Tabassum Bano – Allahabad’s First Woman e-Rickshaw Driver
Tabassum Bano had been tortured physically and mentally by her in-laws for dowry. She was thrown out of the house with her six month-old son, but she did not give up. She braved many difficulties. Confident and self dependent, Bano has set an example of courage as Allahabad’s first female e-rickshaw driver.
Tabassum Bano riding the e-riskshaw
Tabassum Bano had been tortured physically and mentally by her in-laws for dowry. She was thrown out of the house with her six month-old son, but she didn’t give up. She braved many difficulties. Confident and self dependent, Bano has set an example of courage as Allahabad’s first female e-rickshaw driver.
Says Tabassum, “One year after marriage, my in-laws started torturing me for more dowry. My son was just six months old at that time. One day they even took my clothes off and threw me out of the house. Tired of their torture, I had even thought of committing suicide, but my child gave me the reason to live and fight.” She relates; “Finally, I decided to get divorce from my husband and made up my mind to come to Allahabad and start a new life. With just two rupees in hand and my son in my arms, I began my journey from Pratapgarh by foot and reached Allahabad after walking 50 kms. Once when I was at new Yamuna bridge, out of hunger my son started crying uncontrollably and I became restless and helpless in this unknown city. An old man saw us and brought us to Sister Sheeba Jones. My life changed since that day.”
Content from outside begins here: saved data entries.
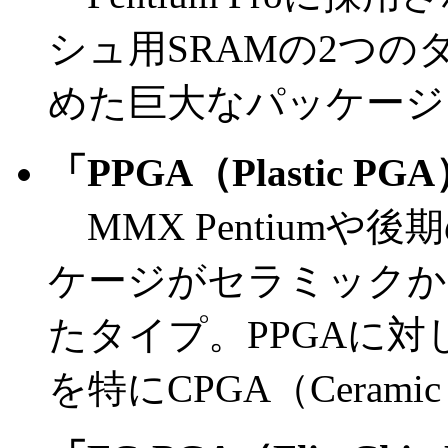
シュ用SRAMの2つの
めた巨大なパッケージ
「PPGA（Plastic PG
MMX Pentiumや後
ケージがセラミックか
たタイプ。PPGAに
を特にCPGA（Ceram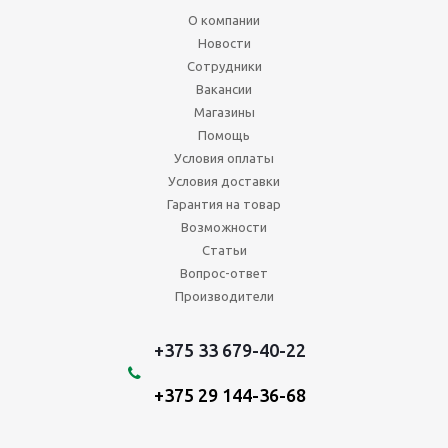
О компании
Новости
Сотрудники
Вакансии
Магазины
Помощь
Условия оплаты
Условия доставки
Гарантия на товар
Возможности
Статьи
Вопрос-ответ
Производители
+375 33 679-40-22
+375 29 144-36-68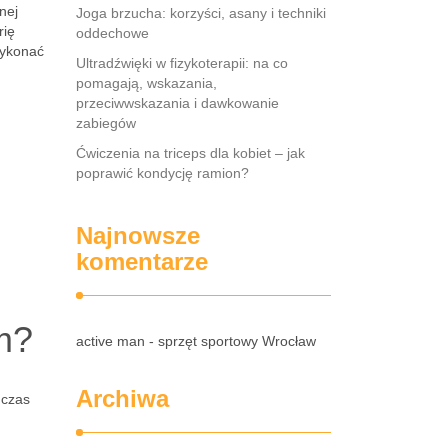
nej
Joga brzucha: korzyści, asany i techniki
rię
oddechowe
wykonać
Ultradźwięki w fizykoterapii: na co
pomagają, wskazania,
przeciwwskazania i dawkowanie
zabiegów
Ćwiczenia na triceps dla kobiet – jak
poprawić kondycję ramion?
Najnowsze
komentarze
m?
active man - sprzęt sportowy Wrocław
Archiwa
dczas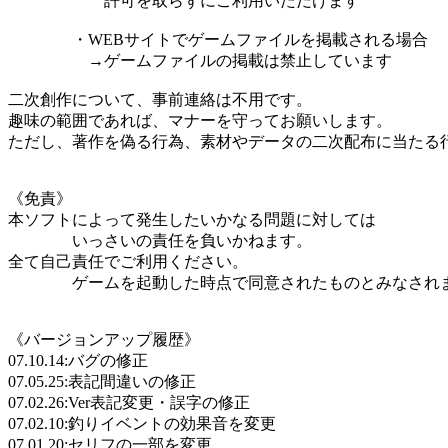
許可を取らずにご利用いただけます
・WEBサイトでゲームファイルを掲載される場合
→ゲームファイルの掲載は禁止しています
二次創作について、事前連絡は不用です。
趣味の範囲であれば、マナーを守ってお願いします。
ただし、著作を偽る行為、素材やデータの二次配布に当たる
《免責》
本ソフトによって発生したいかなる問題に対しては
いっさいの責任を負いかねます。
全て自己責任でご利用ください。
ゲームを起動した時点で同意されたものとみなされ
《バージョンアップ履歴》
07.10.14:バグの修正
07.05.25:表記間違いの修正
07.02.26:Ver表記変更・誤字の修正
07.02.10:釣りイベントの効果音を変更
07.01.20:セリフの一部を変更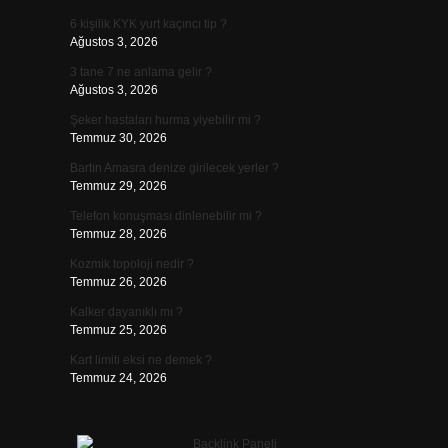
6 kişilik KYK yurt kaçıncı tip ?
Ağustos 3, 2026
3 tane 7 ne anlama gelir ?
Ağustos 3, 2026
Şeker hastaları hurma yiyebilir mi ?
Temmuz 30, 2026
Bartın Amasra denize girilecek yerler ?
Temmuz 29, 2026
Telefon konuşması dinlenebilir mi ?
Temmuz 28, 2026
Kozmik topoloji nedir ?
Temmuz 26, 2026
Kalker dayanıklı mı ?
Temmuz 25, 2026
Kart limiti eksi ne demek ?
Temmuz 24, 2026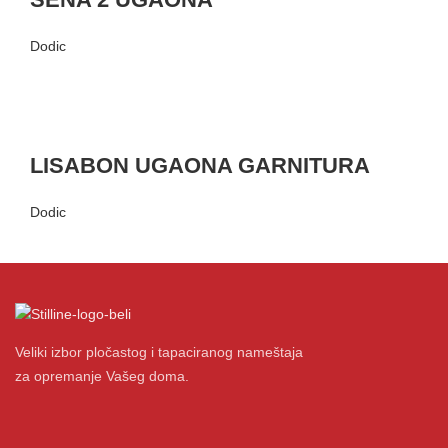
Dodic
LISABON UGAONA GARNITURA
Dodic
Veliki izbor pločastog i tapaciranog nameštaja
za opremanje Vašeg doma.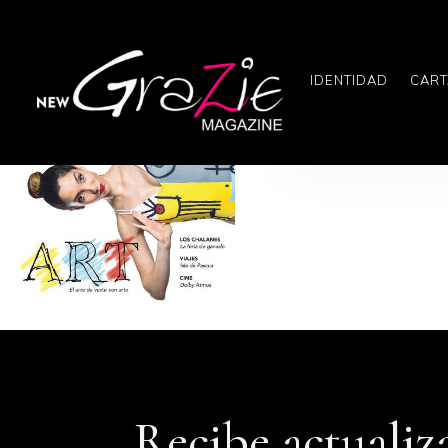
IDENTIDAD
CART
Recibe actualiz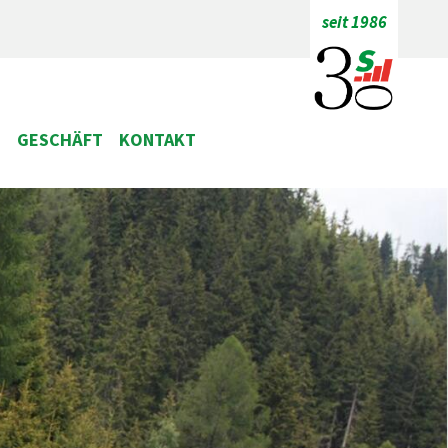
seit 1986
E
GESCHÄFT
KONTAKT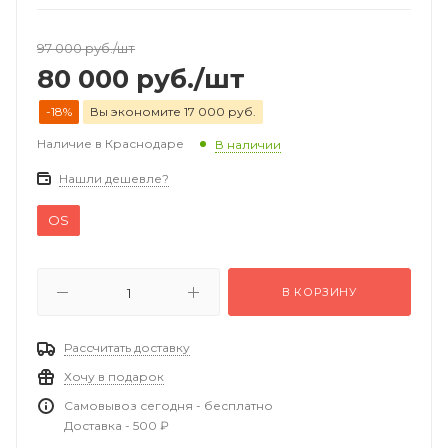
97 000
руб.
/шт
80 000
руб.
/шт
-18%
Вы экономите 17 000 руб.
Наличие в Краснодаре
В наличии
Нашли дешевле?
OS
В КОРЗИНУ
Рассчитать доставку
Хочу в подарок
Самовывоз сегодня - бесплатно
Доставка - 500 ₽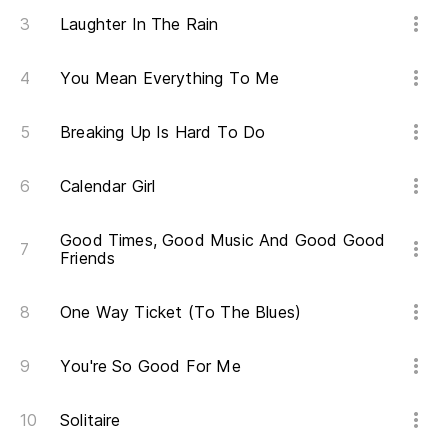
Laughter In The Rain
You Mean Everything To Me
Breaking Up Is Hard To Do
Calendar Girl
Good Times, Good Music And Good Good
Friends
One Way Ticket (To The Blues)
You're So Good For Me
Solitaire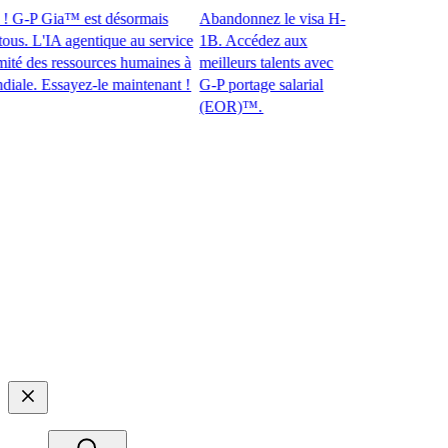
G-P Gia™ est désormais
Abandonnez le visa H-
. L'IA agentique au service
1B. Accédez aux
 des ressources humaines à
meilleurs talents avec
. Essayez-le maintenant !​​
G-P portage salarial
(EOR)™.​​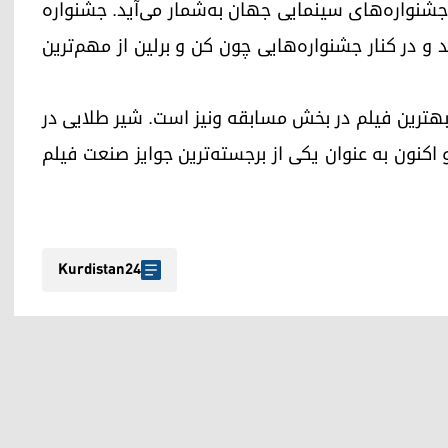
ن جشنواره‌های سینمایی جهان به‌شمار می‌آید. جشنواره
سال ۱۹۳۲ میلادی برگزار شد و در کنار جشنواره‌هایی چون کن و برلین از مهم‌ترین
ی بهترین فیلم در بخش مسابقه ونیز است. شیر طلایی در
 و اکنون به عنوان یکی از برجسته‌ترین جوایز صنعت فیلم
Kurdistan24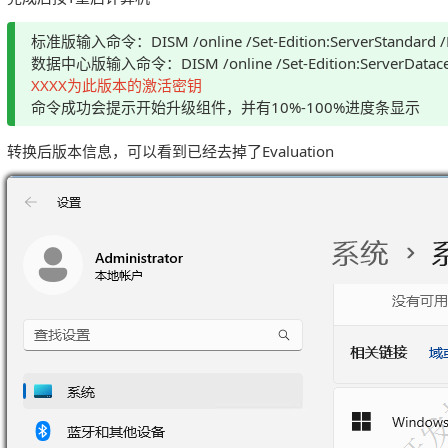
标准版输入命令：DISM /online /Set-Edition:ServerStandard /P
数据中心版输入命令：DISM /online /Set-Edition:ServerDatacent
XXXX为此版本的激活密钥
命令成功会提示开始升级组件，并有10%-100%进度条显示
转换后版本信息，可以看到已经去掉了Evaluation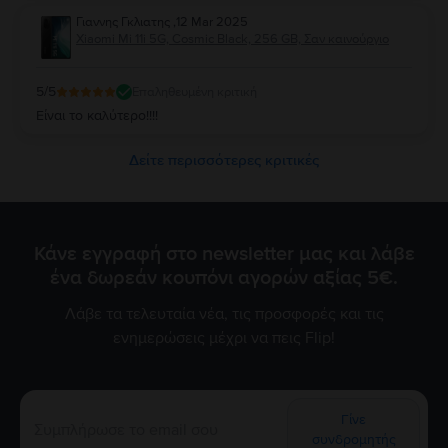
Γιαννης Γκλιατης
,
12 Mar 2025
Xiaomi Mi 11i 5G, Cosmic Black, 256 GB, Σαν καινούργιο
5
/5
Επαληθευμένη κριτική
Είναι το καλύτερο!!!!
Δείτε περισσότερες κριτικές
Κάνε εγγραφή στο newsletter μας και λάβε
ένα δωρεάν κουπόνι αγορών αξίας 5€.
Λάβε τα τελευταία νέα, τις προσφορές και τις
ενημερώσεις μέχρι να πεις Flip!
Γίνε
συνδρομητής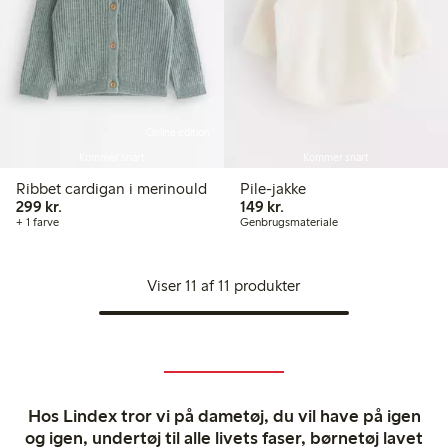
Online edition
Kommer snart
Kommer snart
Ribbet cardigan i merinould
Pile-jakke
299,00 kr.
149,00 kr.
299 kr.
149 kr.
+ 1 farve
Genbrugsmateriale
Viser 11 af 11 produkter
Hos Lindex tror vi på dametøj, du vil have på igen
og igen, undertøj til alle livets faser, børnetøj lavet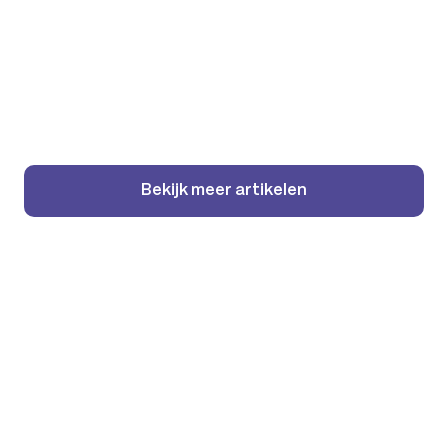
Succesverhalen
09 augustus 2024
In gesprek met Doco
International – werkgever aan
het woord
Bekijk meer artikelen
Lees meer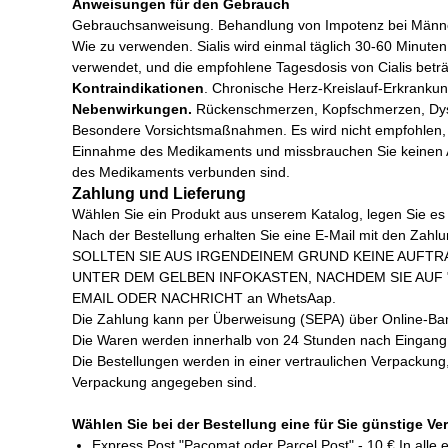
Anweisungen für den Gebrauch
Gebrauchsanweisung. Behandlung von Impotenz bei Männ
Wie zu verwenden. Sialis wird einmal täglich 30-60 Minut
verwendet, und die empfohlene Tagesdosis von Cialis betr
Kontraindikationen
. Chronische Herz-Kreislauf-Erkranku
Nebenwirkungen.
Rückenschmerzen, Kopfschmerzen, Dyspe
Besondere Vorsichtsmaßnahmen. Es wird nicht empfohlen, C
Einnahme des Medikaments und missbrauchen Sie keinen Alk
des Medikaments verbunden sind.
Zahlung und Lieferung
Wählen Sie ein Produkt aus unserem Katalog, legen Sie es i
Nach der Bestellung erhalten Sie eine E-Mail mit den Zahl
SOLLTEN SIE AUS IRGENDEINEM GRUND KEINE AUFTR
UNTER DEM GELBEN INFOKASTEN, NACHDEM SIE AUF "
EMAIL ODER NACHRICHT an WhetsAap.
Die Zahlung kann per Überweisung (SEPA) über Online-Banki
Die Waren werden innerhalb von 24 Stunden nach Eingang I
Die Bestellungen werden in einer vertraulichen Verpackung
Verpackung angegeben sind.
Wählen Sie bei der Bestellung eine für Sie günstige Ve
Express Post "Pacomat oder Parcel Post" - 10 € In alle 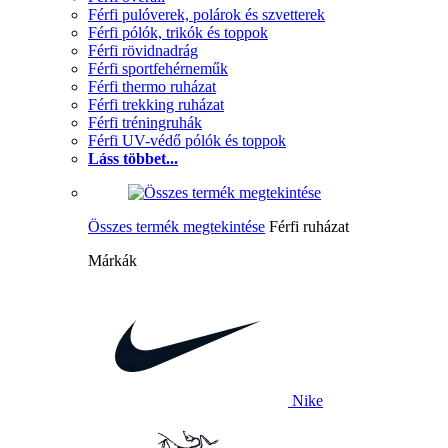
Férfi pulóverek, polárok és szvetterek
Férfi pólók, trikók és toppok
Férfi rövidnadrág
Férfi sportfehérneműk
Férfi thermo ruházat
Férfi trekking ruházat
Férfi tréningruhák
Férfi UV-védő pólók és toppok
Láss többet...
Összes termék megtekintése
Férfi ruházat
Márkák
Nike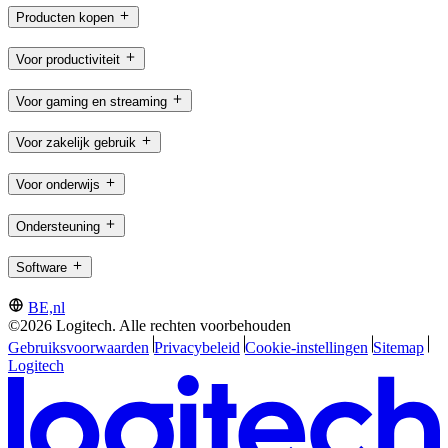
Producten kopen
Voor productiviteit
Voor gaming en streaming
Voor zakelijk gebruik
Voor onderwijs
Ondersteuning
Software
BE,nl
©2026 Logitech. Alle rechten voorbehouden
Gebruiksvoorwaarden
Privacybeleid
Cookie-instellingen
Sitemap
Logitech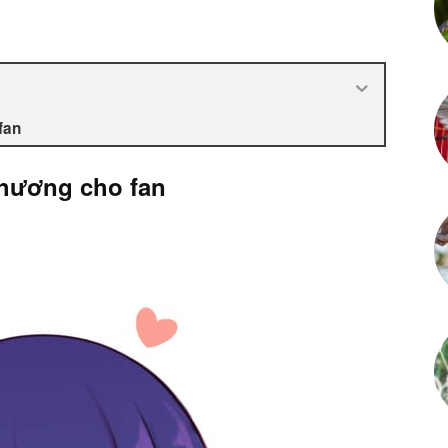
fan
thương cho fan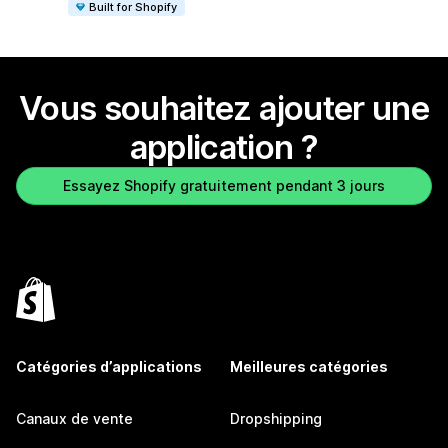
Built for Shopify
Vous souhaitez ajouter une
application ?
Essayez Shopify gratuitement pendant 3 jours
Catégories d’applications
Meilleures catégories
Canaux de vente
Dropshipping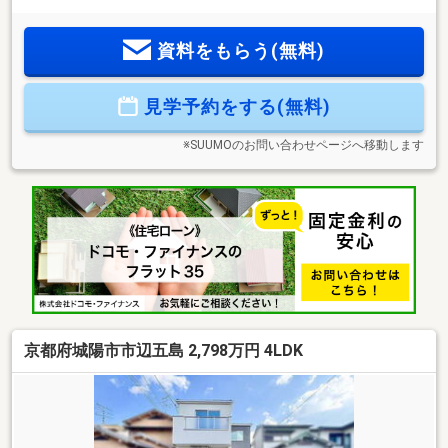
ローゼットを備えた快適設計！◆家族が自然と集まる広々16
帖のLDK！3階建てならではの眺望も魅力です。◇トイレ2箇
資料をもらう(無料)
所（1階・2階）設置で、忙しい時間帯もゆとりが持てます。
◆駅前にはスーパーがあり、お仕事帰りのお買い物もスムー
ズで生活至便！
見学予約をする(無料)
※SUUMOのお問い合わせページへ移動します
京都府城陽市市辺五島 2,798万円 4LDK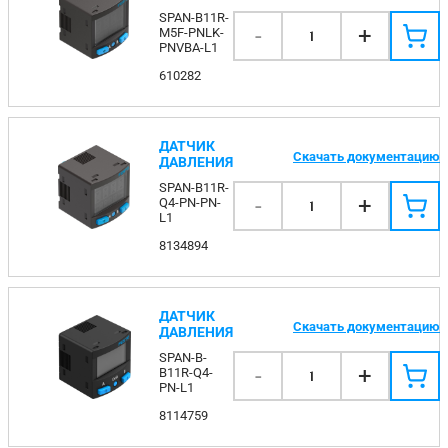
SPAN-B11R-
-
+
M5F-PNLK-
1
PNVBA-L1
610282
ДАТЧИК
Скачать документацию
ДАВЛЕНИЯ
SPAN-B11R-
-
+
Q4-PN-PN-
1
L1
8134894
ДАТЧИК
Скачать документацию
ДАВЛЕНИЯ
SPAN-B-
-
+
B11R-Q4-
1
PN-L1
8114759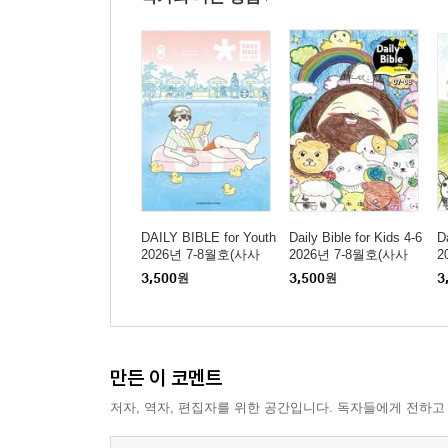
DAILY BIBLE for Youth
Daily Bible for Kids 4-6
D
2026년 7-8월호(사사
2026년 7-8월호(사사
2
기, 야고보서, 시편 16-
기, 야고보서, 시편 16-
기
3,500
원
3,500
원
3
19편)
19편)
1
만든 이 코멘트
저자, 역자, 편집자를 위한 공간입니다. 독자들에게 전하고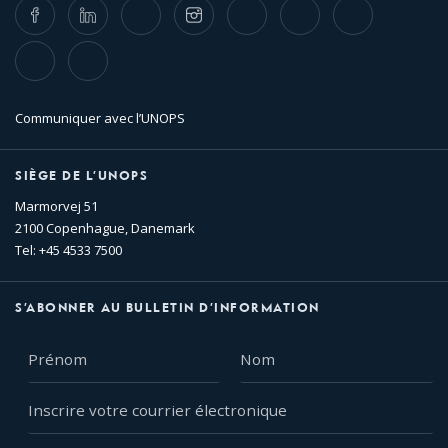
Facebook
LinkedIn
Twitter
Instagram
Whatsapp
Bluesky
Threads
TikTok
Flickr
Communiquer avec l’UNOPS
SIÈGE DE L’UNOPS
Marmorvej 51
2100 Copenhague, Danemark
Tel: +45 4533 7500
S’ABONNER AU BULLETIN D’INFORMATION
Prénom
Nom
Inscrire
votre
courrier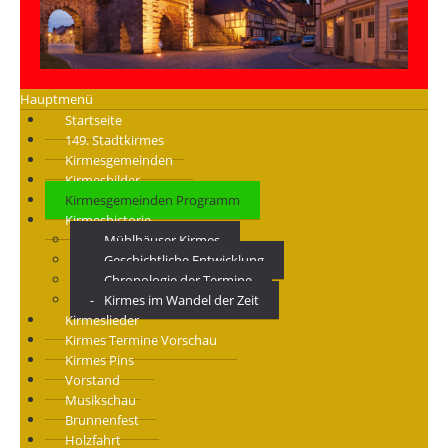
Hauptmenü
Startseite
149. Stadtkirmes
Kirmesgemeinden
Kirmesbilder
Kirmesgemeinden Programm
Kirmeshistorie
Mühlhäuser Kirmes
Geschichtliche Entwicklung
Chronologie der Termine
Kirmes im Wandel der Zeit
Kirmeslieder
Kirmes Termine Vorschau
Kirmes Pins
Vorstand
Musikschau
Brunnenfest
Holzfahrt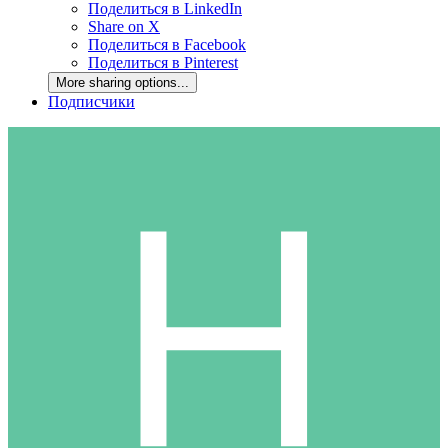
Поделиться в LinkedIn
Share on X
Поделиться в Facebook
Поделиться в Pinterest
More sharing options...
Подписчики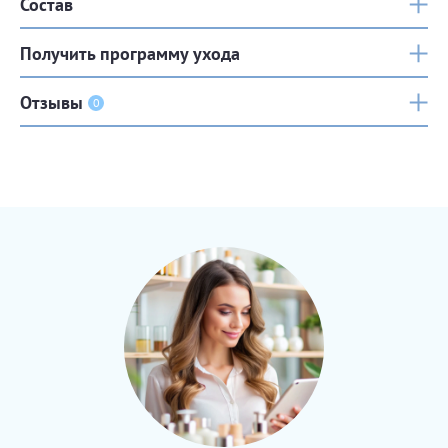
Состав
Получить программу ухода
Отзывы
0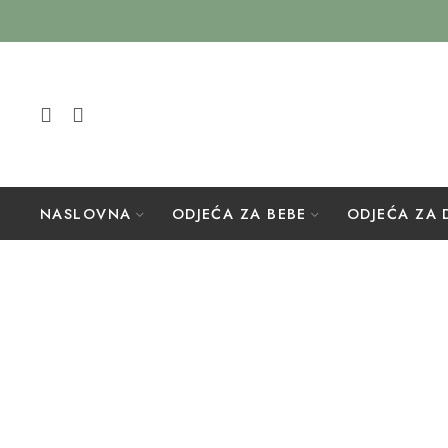
NASLOVNA
ODJEĆA ZA BEBE
ODJEĆA ZA 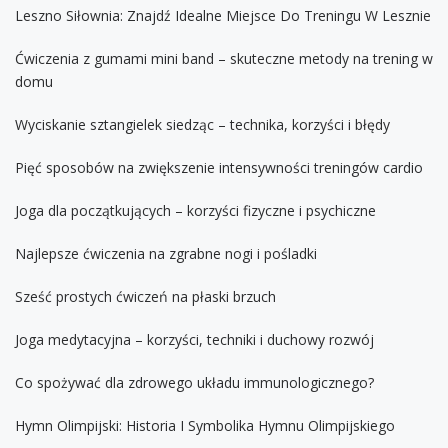
Leszno Siłownia: Znajdź Idealne Miejsce Do Treningu W Lesznie
Ćwiczenia z gumami mini band – skuteczne metody na trening w
domu
Wyciskanie sztangielek siedząc – technika, korzyści i błędy
Pięć sposobów na zwiększenie intensywności treningów cardio
Joga dla początkujących – korzyści fizyczne i psychiczne
Najlepsze ćwiczenia na zgrabne nogi i pośladki
Sześć prostych ćwiczeń na płaski brzuch
Joga medytacyjna – korzyści, techniki i duchowy rozwój
Co spożywać dla zdrowego układu immunologicznego?
Hymn Olimpijski: Historia I Symbolika Hymnu Olimpijskiego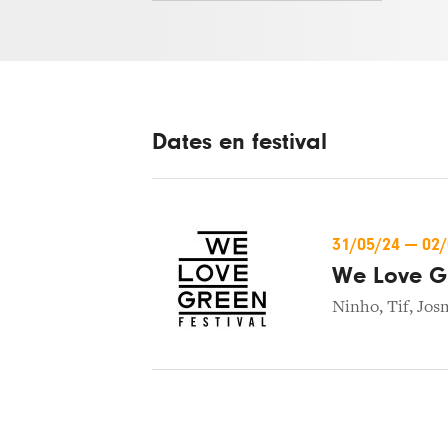
Dates en festival
31/05/24
—
02
We Love G
Ninho
,
Tif
,
Jos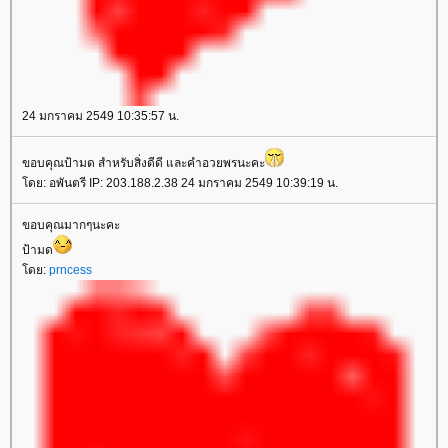
24 มกราคม 2549 10:35:57 น.
ขอบคุณป้ามด สำหรับสิ่งดีดี และคำอวยพรนะคะ
ดย: อพันตรี IP: 203.188.2.38 24 มกราคม 2549 10:39:19 น.
ขอบคุณมากๆนะคะ
ป้ามด
ดย:
prncess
Tabassum gives the credit to Sister Sheeba for changing her life. “Sister Sheeba first taught me how to ride a scooty and then four-wheelers.” Besides riding the e-rickshaw, Tabassum also works as a maid in houses to bear her expenses of her family. Apart from her own son, Tabassum is taking care of six other members of the family. “After my brother-in-law’s death, I took care of my sister and her three children. There is no male member in our family. I take care of my old mother too,” she says.
Before coming to Allahabad, Tabassum didn’t know how to read and write. But later, she started studying and cleared the class X examination. Her son Abdullah studies in a reputed English school in the city. Sharing her experience as a female e-rickshaw driver, she says, “I want to change people’s attitude towards women. There are different types of people in our society. Some people stare at me awkwardly while some praise and encourage me. I want to show that women are strong and can face challenges.”